Jon Meacham said Donald Trump may have hit the peak of his presidency, but his chances of winning a second term have improved.
“His presidency will never get better than this week. He’s got the wind at his back and what he does with it will shape his and our future,” Meacham said, referring to Trump March 22 being cleared of any possible Russian interference and/or collusion between his campaign and the Russians. “If (former FBI) Director (Robert) Mueller had come back with evidence of active collusion between the Trump campaign and a foreign government, I think he would be removed from office one way or another.
“The fact that there is no evidence of this (means) the Democratic Party needs to put away any idea of him being ousted (through an investigation). It’s now totally plausible that he’ll serve two terms, which was not plausible before Friday.”

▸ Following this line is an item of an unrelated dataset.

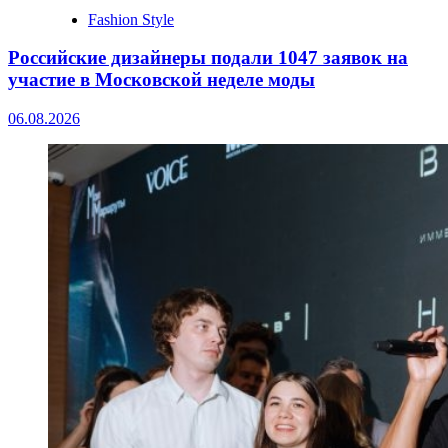
Fashion Style
Российские дизайнеры подали 1047 заявок на
участие в Московской неделе моды
06.08.2026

Meacham, a presidential historian and best-selling author, spoke on Trump and more at a lecture March 26 in front of a crowd of about 1,000 at the Lovett School in Buckhead. Meacham, who lives in Nashville, works as a political science professor at Vanderbilt University and as a contributing writer for the New York Times Book Review and Time magazine.
He has written or co-authored at least eight books, including “American Lion: Andrew Jackson in the White House,” which won the Pulitzer Prize for biography or autobiography in 2009. Meacham partnered with country music star Tim McGraw on his next book, “Songs of America: Patriotism, Protest, and the Music That Made a Nation,” set to be released in June, according to Amazon.com.
In introducing Meacham, Lovett Head of School Meredyth Cole said, “Jon Meacham has been called one of America’s most prominent public intellectuals. His list of best-sellers is extraordinary.”
Meacham, whose books include “Destiny and Power: The American Odyssey of George Herbert Walker Bush,” gave eulogies at the funerals of both Bush and his wife Barbara last year.
During a Q&A following his speech, one attendee asked if Trump should be compared to Jackson, another controversial president.
“They both have immovable hair,” Meacham said jokingly before getting serious. “I think the moment is Jacksonian but I don’t think Trump is Jackson.”
To those attendees who don’t like Trump, he said he doesn’t rank that low in the history of U.S. presidents.
“It’s not as bad as you think,” Meacham said. “You’re telling us this guy with the Twitter account is the worst thing ever? I don’t think he’s great, but I don’t think he’s that bad.”
While part of the United States’ problems today stem from a divide between cultures and races, its diversity actually makes it more powerful than one might think.
“(Regarding) immigrants, we (in America) have the idea that people want to come here. There is something at our heart and something at our essence, that (President Ronald) Reagan talked about in his farewell speech in January 1989, his use of a shining city on a hill. City on a hill comes from (the Bible’s) sermon on the mount,” Meacham said, adding Reagan explained the U.S. must be open to others.
“We’re stronger when we open our arms. … “Diversity is not a weakness. It’s a strength. That’s not partisan. It’s a fact.”
He said while the country today has its problems, there are three ways Trump as president, drawing on what past presidents have done. can fix America.
“One is curiosity. We have to be curious into the new insights of the world,” Meacham said, pointing to Thomas Jefferson as a good example of the curiosity. “Two is humility, the ability to admit mistakes. My favorite example of this is if John Kennedy didn’t learn from his mistakes, there would have been nuclear war. … The Bay of Pigs (invasion) was a total disaster.
“He reached out to (former President Dwight) Eisenhower, who conquered the Nazis. … They meet at Camp David. He realized Kennedy never had a full meeting with all the stakeholders and officers so they could weigh in against each other. With the Cuban Missile Crisis, Kennedy was humble enough to remember he had to learn from his mistakes.”
“The last is sociability. It’s absolutely critical to the art of citizenship. … If you have a sense of sociability, you can (succeed).”